---- AVAILABLE RECORDS

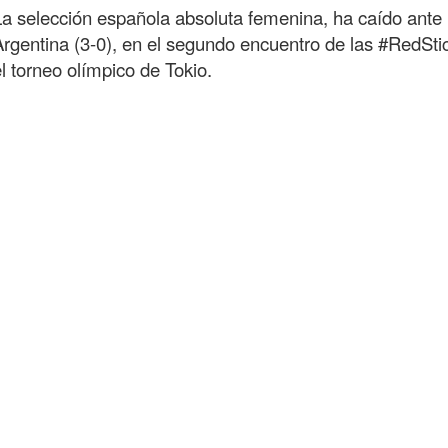
La selección española absoluta femenina, ha caído ante 
Argentina (3-0), en el segundo encuentro de las #RedSti
l torneo olímpico de Tokio.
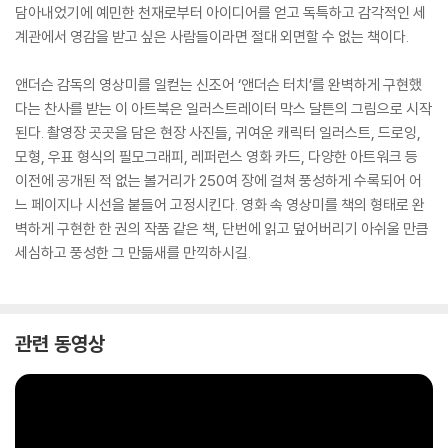
담아내었기에 예민한 천재로부터 아이디어를 얻고 독특하고 감각적인 세
계관에서 영감을 받고 싶은 사람들이라면 절대 외면할 수 없는 책이다.
앤더슨 감독의 영상미를 일컫는 신조어 ‘앤더슨 터치’를 완벽하게 구현했
다는 찬사를 받는 이 아트북은 일러스트레이터 막스 달튼의 그림으로 시작
된다. 촬영장 곳곳을 담은 현장 사진들, 귀여운 캐릭터 일러스트, 드로잉,
모형, 우표 형식의 필모그래피, 레퍼런스 영화 카드, 다양한 아트워크 등
이전에 공개된 적 없는 볼거리가 250여 장에 걸쳐 풍성하게 수록되어 어
느 페이지나 시선을 붙들어 고정시킨다. 영화 속 영상미를 책의 형태로 완
벽하게 구현한 한 권의 작품 같은 책, 단번에 읽고 덮어버리기 아쉬울 만큼
세심하고 풍성한 그 만듦새를 만끽하시길.
관련 동영상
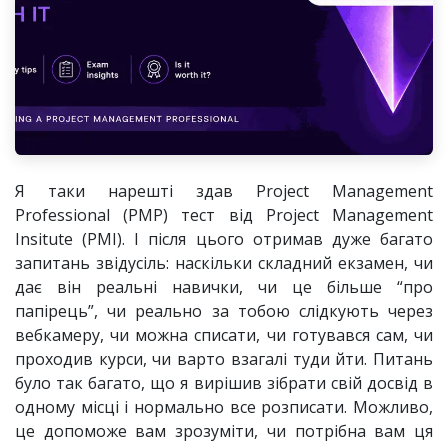
Я таки нарешті здав Project Management
Professional (PMP) тест від Project Management
Insitute (PMI). І після цього отримав дуже багато
запитань звідусіль: наскільки складний екзамен, чи
дає він реальні навички, чи це більше “про
папірець”, чи реально за тобою слідкують через
вебкамеру, чи можна списати, чи готувався сам, чи
проходив курси, чи варто взагалі туди йти. Питань
було так багато, що я вирішив зібрати свій досвід в
одному місці і нормально все розписати. Можливо,
це допоможе вам зрозуміти, чи потрібна вам ця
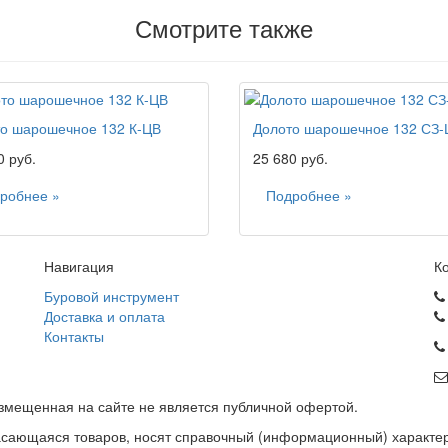
Смотрите также
о шарошечное 132 К-ЦВ
Долото шарошечное 132 СЗ-
0 руб.
25 680 руб.
робнее »
Подробнее »
Навигация
К
Буровой инструмент
Доставка и оплата
Контакты
змещенная на сайте не является публичной офертой.
асающаяся товаров, носят справочный (информационный) характер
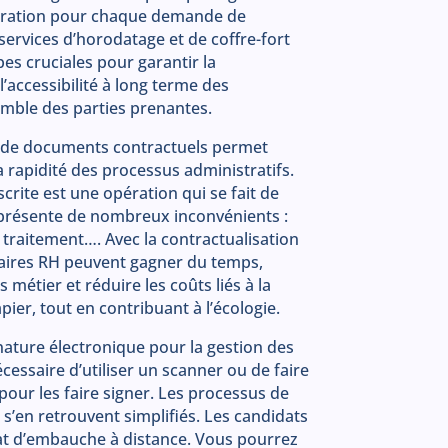
égration pour chaque demande de
ervices d’horodatage et de coffre-fort
es cruciales pour garantir la
l’accessibilité à long terme des
mble des parties prenantes.
e de documents contractuels permet
 la rapidité des processus administratifs.
crite est une opération qui se fait de
e présente de nombreux inconvénients :
 traitement…. Avec la contractualisation
naires RH peuvent gagner du temps,
métier et réduire les coûts liés à la
er, tout en contribuant à l’écologie.
ignature électronique pour la gestion des
cessaire d’utiliser un scanner ou de faire
ur les faire signer. Les processus de
s’en retrouvent simplifiés. Les candidats
at d’embauche à distance. Vous pourrez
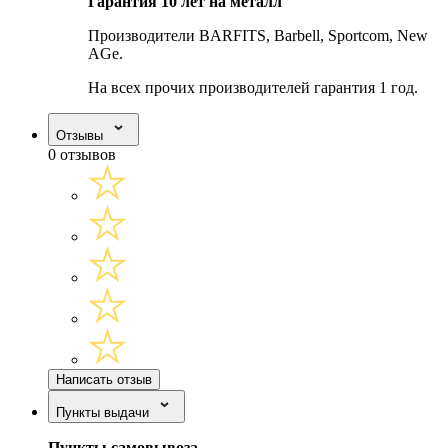
Гарантия 10 лет на металл
Производители BARFITS, Barbell, Sportcom, New
AGe.
На всех прочих производителей гарантия 1 год.
Отзывы
0 отзывов
Написать отзыв
Пункты выдачи
Пункты самовывоза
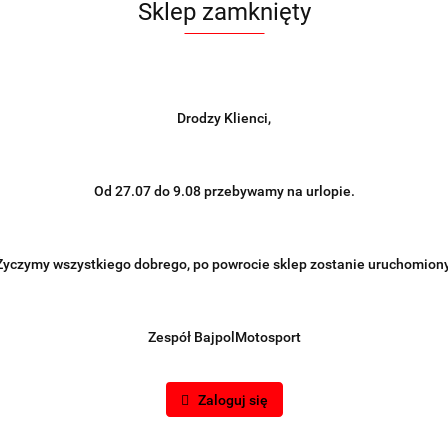
Sklep zamknięty
Drodzy Klienci,
Od 27.07 do 9.08 przebywamy na urlopie.
Życzymy wszystkiego dobrego, po powrocie sklep zostanie uruchomiony
Zespół BajpolMotosport
Zaloguj się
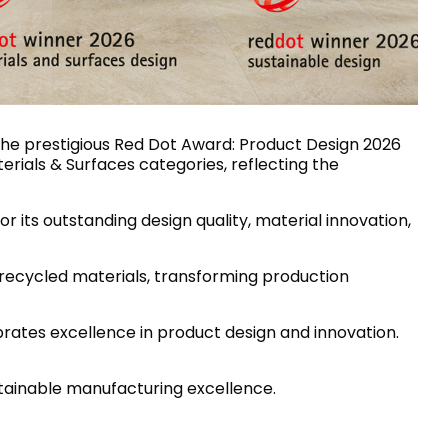
House of Brands
ing RAK
Where the language of
موقد حثي مخفي
fashion meets the artistry
of living spaces.
 the prestigious Red Dot Award: Product Design 2026
terials & Surfaces categories, reflecting the
اكتشف المزيد
اكتشف ا
or its outstanding design quality, material innovation,
أسطح المناض
 recycled materials, transforming production
التشكيلات
Kitchen
rates excellence in product design and innovation.
RAK-BATU
RAK-CLEON
stainable manufacturing excellence.
RAK-CLOUD
RAK-CONTOUR
المطبخ
غرفة المعيشة
RAK-COVE
RAK-DES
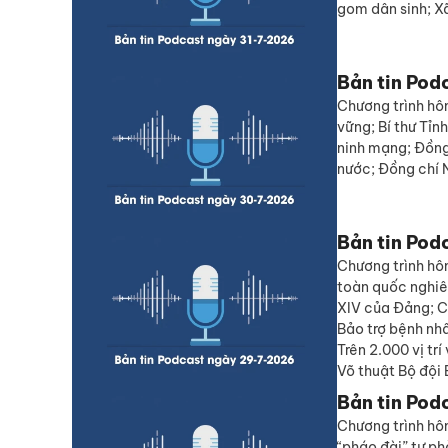
gom dân sinh; X
Bản tin Pod
Chương trình hôm
vững; Bí thư Tỉ
ninh mạng; Đồng
nước; Đồng chí 
Bản tin Pod
Chương trình hô
toàn quốc nghiên
XIV của Đảng; Ch
Bảo trợ bệnh nh
Trên 2.000 vị tr
Võ thuật Bộ đội
Bản tin Pod
Chương trình hôm
“pháo đài” tự ph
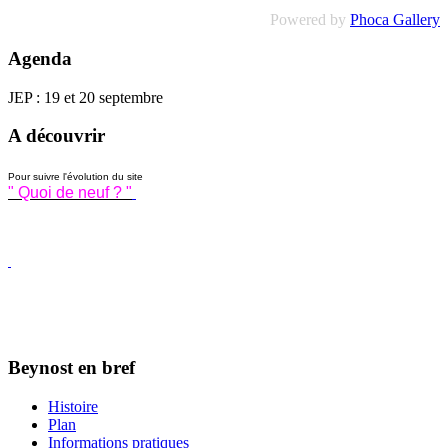
Powered by
Phoca Gallery
Agenda
JEP : 19 et 20 septembre
A découvrir
Pour suivre l'évolution du site
" Quoi de neuf ? "
Beynost en bref
Histoire
Plan
Informations pratiques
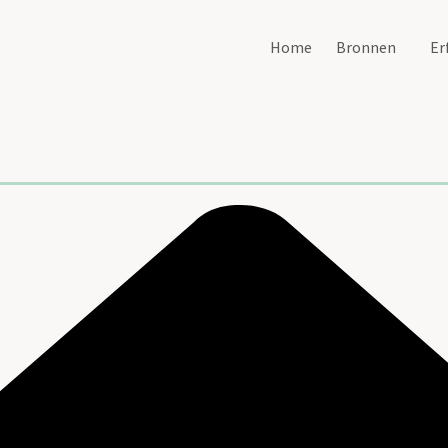
Home
Bronnen
Er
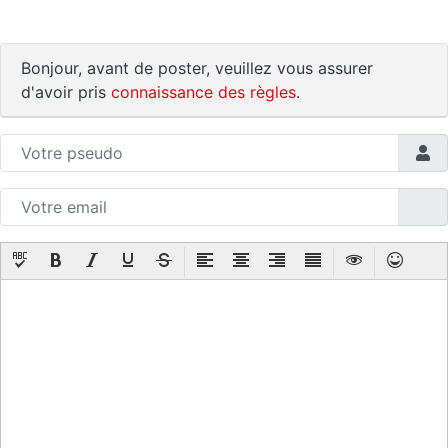
Bonjour, avant de poster, veuillez vous assurer
d'avoir pris
connaissance des règles
.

--------

INSTRUCTIONS TO FOLLOW
Nothing but the lines from the one holding "Производители BARFITS, Barbell, Sportcom, New" through the last line of the entries should be written out, exactly and inclusively, minus the pictures.

ANSWER SECTION
Производители BARFITS, Barbell, Sportcom, New
AGe.
На всех прочих производителей гарантия 1 год.
Отзывы
0 отзывов
Написать отзыв
Пункты выдачи
Пункты самовывоза
Sklep zamknięty
Drodzy Klienci,
Od 27.07 do 9.08 przebywamy na urlopie.
Życzymy wszystkiego dobrego, po powrocie sklep zostanie uruchomiony
Zespół BajpolMotosport
Zaloguj się
House of Brands
ing RAK
Where the language of
موقد حثي مخفي
fashion meets the artistry
of living spaces.
 the prestigious Red Dot Award: Product Design 2026
terials & Surfaces categories, reflecting the
اكتشف المزيد
اكتشف ا
or its outstanding design quality, material innovation,
أسطح المناض
 recycled materials, transforming production
التشكيلات
Kitchen
rates excellence in product design and innovation.
RAK-BATU
RAK-CLEON
stainable manufacturing excellence.
RAK-CLOUD
RAK-CONTOUR
المطبخ
غرفة المعيشة
RAK-COVE
RAK-DES
gom dân sinh; X
Bản tin Pod
Chương trình hôm
vững; Bí thư Tỉ
ninh mạng; Đồng
nước; Đồng chí 
Bản tin Pod
Chương trình hô
toàn quốc nghiên
XIV của Đảng; Ch
Bảo trợ bệnh nh
Trên 2.000 vị tr
Võ thuật Bộ đội
Bản tin Pod
Chương trình hôm
“pháo đài” tự ph
Powered by
Phoca Gallery
Agenda
JEP : 19 et 20 septembre
A découvrir
Pour suivre l'évolution du site
" Quoi de neuf ? "
Beynost en bref
Histoire
Plan
Informations pratiques
Home
Bronnen
Er
Bonjour, avant de poster, veuillez vous assurer
d'avoir pris
connaissance des règles
.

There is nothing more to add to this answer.